When `unique_key_columns` is set, Cube Store appends an internal
sequence column (`__seq`) to the table, populated from the Kafka
partition offset. The unique key columns together with `__seq` form the
sort key for all indexes on this table.

Entries in `unique_key_columns` are strings, not member references. Use
the dimension's own name (for example, `user_id`). To include the time
dimension as part of the unique key, use the form
`<time_dimension_name>_<granularity>` — for example, `created_at_second`
when `granularity` is `second`.

<Warning>
  The naming convention for the time dimension inside `unique_key_columns`
  is **not** the same as the column name used in
  [`indexes`](/reference/data-modeling/pre-aggregations#indexes). Indexes
  expect the fully-qualified alias from the generated `select_statement`
  (`<cube_name>__<time_dimension_name>_<granularity>`), while
  `unique_key_columns` expects only `<time_dimension_name>_<granularity>`.
</Warning>

If the pre-aggregation defines `indexes`, every dimension referenced by
any index must also be listed in `unique_key_columns`. Cube Store uses
`unique_key_columns` (plus `__seq`) as the sort key for all indexes, so
an index column that is not part of the unique key cannot be sorted on
during compaction and the pre-aggregation build will fail.

Deduplication is not applied at ingestion time — all incoming records are
appended as they arrive. Instead, Cube Store deduplicates during
**reads** and **compaction**: rows are sorted by the unique key columns
and then by `__seq`, and only the **last row per unique key** (the one
with the highest sequence number) is kept. This means that if the same
key appears multiple times in the stream, the most recent version is
always the one returned by queries.

For Kafka messages, unique key column values can come from either the
message **payload** (the JSON value) or the message **key**. If a column
listed in `unique_key_columns` is missing from the payload, Cube Store
falls back to the Kafka message key: for a single unique key column, the
raw key value is used; for composite keys, the key is expected to be a
JSON object with matching field names.

● **Data section**:
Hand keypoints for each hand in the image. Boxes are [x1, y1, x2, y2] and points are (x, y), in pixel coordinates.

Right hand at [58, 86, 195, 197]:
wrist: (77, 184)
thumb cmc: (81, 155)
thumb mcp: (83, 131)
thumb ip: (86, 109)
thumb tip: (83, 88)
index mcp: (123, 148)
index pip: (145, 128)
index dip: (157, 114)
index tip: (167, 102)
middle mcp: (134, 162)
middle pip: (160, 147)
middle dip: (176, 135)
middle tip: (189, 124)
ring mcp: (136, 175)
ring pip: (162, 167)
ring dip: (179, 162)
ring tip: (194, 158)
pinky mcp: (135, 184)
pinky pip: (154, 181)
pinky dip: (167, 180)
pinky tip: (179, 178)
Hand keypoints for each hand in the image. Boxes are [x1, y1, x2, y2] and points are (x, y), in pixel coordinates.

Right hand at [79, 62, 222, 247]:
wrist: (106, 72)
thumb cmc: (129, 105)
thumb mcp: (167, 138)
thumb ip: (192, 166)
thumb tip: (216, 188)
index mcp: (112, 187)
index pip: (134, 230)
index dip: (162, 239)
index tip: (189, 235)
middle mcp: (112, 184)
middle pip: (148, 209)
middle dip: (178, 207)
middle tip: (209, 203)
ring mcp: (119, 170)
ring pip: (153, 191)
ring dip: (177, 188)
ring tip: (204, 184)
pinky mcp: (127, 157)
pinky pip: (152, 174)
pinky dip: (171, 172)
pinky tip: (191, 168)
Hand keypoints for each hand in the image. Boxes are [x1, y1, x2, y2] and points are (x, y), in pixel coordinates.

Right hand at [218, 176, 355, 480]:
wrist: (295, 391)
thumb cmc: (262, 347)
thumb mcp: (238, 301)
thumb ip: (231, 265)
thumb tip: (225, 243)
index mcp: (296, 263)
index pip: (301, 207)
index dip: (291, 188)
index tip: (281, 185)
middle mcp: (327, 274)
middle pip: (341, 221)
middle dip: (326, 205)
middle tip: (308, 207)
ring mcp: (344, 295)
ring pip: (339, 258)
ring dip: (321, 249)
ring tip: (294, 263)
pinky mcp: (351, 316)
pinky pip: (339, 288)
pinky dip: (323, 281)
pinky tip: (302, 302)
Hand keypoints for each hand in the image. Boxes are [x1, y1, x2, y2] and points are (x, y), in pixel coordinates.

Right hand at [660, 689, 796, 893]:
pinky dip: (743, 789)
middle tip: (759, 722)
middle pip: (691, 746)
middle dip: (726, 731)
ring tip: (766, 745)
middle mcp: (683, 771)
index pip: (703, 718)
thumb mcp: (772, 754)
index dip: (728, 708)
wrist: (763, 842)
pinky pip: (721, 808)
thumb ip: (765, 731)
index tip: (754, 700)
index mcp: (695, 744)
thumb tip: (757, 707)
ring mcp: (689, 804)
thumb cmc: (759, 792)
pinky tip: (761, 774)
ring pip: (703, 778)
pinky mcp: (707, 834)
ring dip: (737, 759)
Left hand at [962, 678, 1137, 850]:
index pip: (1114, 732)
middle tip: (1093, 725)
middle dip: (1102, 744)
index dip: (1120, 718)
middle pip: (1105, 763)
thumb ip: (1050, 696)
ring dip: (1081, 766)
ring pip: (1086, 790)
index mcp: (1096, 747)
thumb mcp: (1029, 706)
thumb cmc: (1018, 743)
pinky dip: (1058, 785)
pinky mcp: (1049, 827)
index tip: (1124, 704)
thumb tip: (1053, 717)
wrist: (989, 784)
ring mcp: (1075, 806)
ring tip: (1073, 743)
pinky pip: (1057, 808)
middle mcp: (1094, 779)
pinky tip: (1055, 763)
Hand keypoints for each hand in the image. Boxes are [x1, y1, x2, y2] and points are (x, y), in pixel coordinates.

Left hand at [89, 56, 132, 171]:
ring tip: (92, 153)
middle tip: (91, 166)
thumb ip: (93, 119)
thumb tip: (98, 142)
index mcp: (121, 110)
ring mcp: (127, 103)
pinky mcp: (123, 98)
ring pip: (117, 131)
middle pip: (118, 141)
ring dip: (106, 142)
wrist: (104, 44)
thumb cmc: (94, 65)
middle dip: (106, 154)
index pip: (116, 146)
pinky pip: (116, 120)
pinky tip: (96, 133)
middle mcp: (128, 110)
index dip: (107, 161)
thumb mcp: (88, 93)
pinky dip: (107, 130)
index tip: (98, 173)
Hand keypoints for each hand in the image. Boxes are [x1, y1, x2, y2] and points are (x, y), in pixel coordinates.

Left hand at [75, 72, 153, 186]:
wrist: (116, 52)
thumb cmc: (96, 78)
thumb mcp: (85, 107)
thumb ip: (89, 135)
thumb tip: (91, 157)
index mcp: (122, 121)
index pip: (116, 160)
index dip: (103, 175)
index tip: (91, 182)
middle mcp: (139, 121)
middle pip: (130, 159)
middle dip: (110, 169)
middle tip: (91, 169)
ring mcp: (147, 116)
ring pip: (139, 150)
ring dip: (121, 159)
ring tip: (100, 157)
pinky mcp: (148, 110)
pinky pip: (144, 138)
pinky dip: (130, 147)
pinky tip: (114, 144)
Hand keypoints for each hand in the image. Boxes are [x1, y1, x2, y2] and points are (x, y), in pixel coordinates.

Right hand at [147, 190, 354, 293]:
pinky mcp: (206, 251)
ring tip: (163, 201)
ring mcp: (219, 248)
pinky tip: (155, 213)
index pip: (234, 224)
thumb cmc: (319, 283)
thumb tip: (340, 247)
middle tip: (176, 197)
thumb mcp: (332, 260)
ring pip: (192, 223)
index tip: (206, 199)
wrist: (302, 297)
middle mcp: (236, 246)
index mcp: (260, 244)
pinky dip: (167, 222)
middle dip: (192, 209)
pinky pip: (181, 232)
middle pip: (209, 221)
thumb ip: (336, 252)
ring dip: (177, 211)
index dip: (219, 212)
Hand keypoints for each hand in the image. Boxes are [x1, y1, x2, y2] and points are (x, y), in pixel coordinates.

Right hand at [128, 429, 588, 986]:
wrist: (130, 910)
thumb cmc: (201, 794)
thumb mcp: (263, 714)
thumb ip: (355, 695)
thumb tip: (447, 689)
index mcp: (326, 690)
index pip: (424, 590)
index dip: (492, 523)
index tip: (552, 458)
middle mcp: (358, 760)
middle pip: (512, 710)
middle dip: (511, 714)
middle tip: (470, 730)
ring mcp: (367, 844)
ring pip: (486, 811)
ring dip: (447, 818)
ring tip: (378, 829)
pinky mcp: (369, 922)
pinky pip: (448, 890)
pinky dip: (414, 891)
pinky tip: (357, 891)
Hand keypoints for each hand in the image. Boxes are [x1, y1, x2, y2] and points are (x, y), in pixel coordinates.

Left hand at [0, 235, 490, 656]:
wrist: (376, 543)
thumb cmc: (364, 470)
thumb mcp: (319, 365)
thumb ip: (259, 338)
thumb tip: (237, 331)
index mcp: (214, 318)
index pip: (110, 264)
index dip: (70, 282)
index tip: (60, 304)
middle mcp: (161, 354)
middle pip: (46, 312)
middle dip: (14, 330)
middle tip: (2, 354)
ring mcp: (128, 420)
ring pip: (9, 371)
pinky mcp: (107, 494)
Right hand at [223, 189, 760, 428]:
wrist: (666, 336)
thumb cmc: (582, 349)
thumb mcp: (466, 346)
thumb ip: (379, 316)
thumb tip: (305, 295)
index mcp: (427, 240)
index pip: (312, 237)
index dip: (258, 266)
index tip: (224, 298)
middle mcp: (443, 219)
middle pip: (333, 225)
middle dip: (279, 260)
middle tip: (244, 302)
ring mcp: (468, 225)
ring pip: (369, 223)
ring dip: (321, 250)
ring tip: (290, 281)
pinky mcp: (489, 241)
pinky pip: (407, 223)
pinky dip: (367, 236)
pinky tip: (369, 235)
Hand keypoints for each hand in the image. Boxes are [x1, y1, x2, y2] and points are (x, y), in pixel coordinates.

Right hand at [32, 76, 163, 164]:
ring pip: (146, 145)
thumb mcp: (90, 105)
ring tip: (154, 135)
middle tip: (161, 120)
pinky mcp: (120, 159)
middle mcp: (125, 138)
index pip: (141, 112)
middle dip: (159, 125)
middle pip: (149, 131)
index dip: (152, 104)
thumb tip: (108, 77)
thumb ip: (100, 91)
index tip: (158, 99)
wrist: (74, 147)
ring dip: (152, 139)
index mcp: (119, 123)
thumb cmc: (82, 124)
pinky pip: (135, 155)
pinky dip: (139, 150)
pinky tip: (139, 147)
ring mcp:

● **Using the information**:
**1.** For the Cube Store passage, decide whether each statement agrees with it, answering yes or no and quoting the words that settle it: (a) Cube Store removes duplicate records as they are ingested. (b) Entries in `unique_key_columns` are strings rather than member references. (c) A unique key column missing from the payload is taken from the Kafka message key.
**2.** Please quote the Cube Store passage, everything from "If the pre-aggregation" down to "build will fail.".
**3.** According to the Cube Store passage, which row is kept for each unique key during reads and compaction?

● **Results by task**:
**1.**
(a) No: "Deduplication is not applied at ingestion time"
(b) Yes: "Entries in `unique_key_columns` are strings, not member references."
(c) Yes: "If a column listed in `unique_key_columns` is missing from the payload, Cube Store falls back to the Kafka message key"

**2.**
If the pre-aggregation defines `indexes`, every dimension referenced by
any index must also be listed in `unique_key_columns`. Cube Store uses
`unique_key_columns` (plus `__seq`) as the sort key for all indexes, so
an index column that is not part of the unique key cannot be sorted on
during compaction and the pre-aggregation build will fail.

**3.** The last row per unique key, the one with the highest sequence number.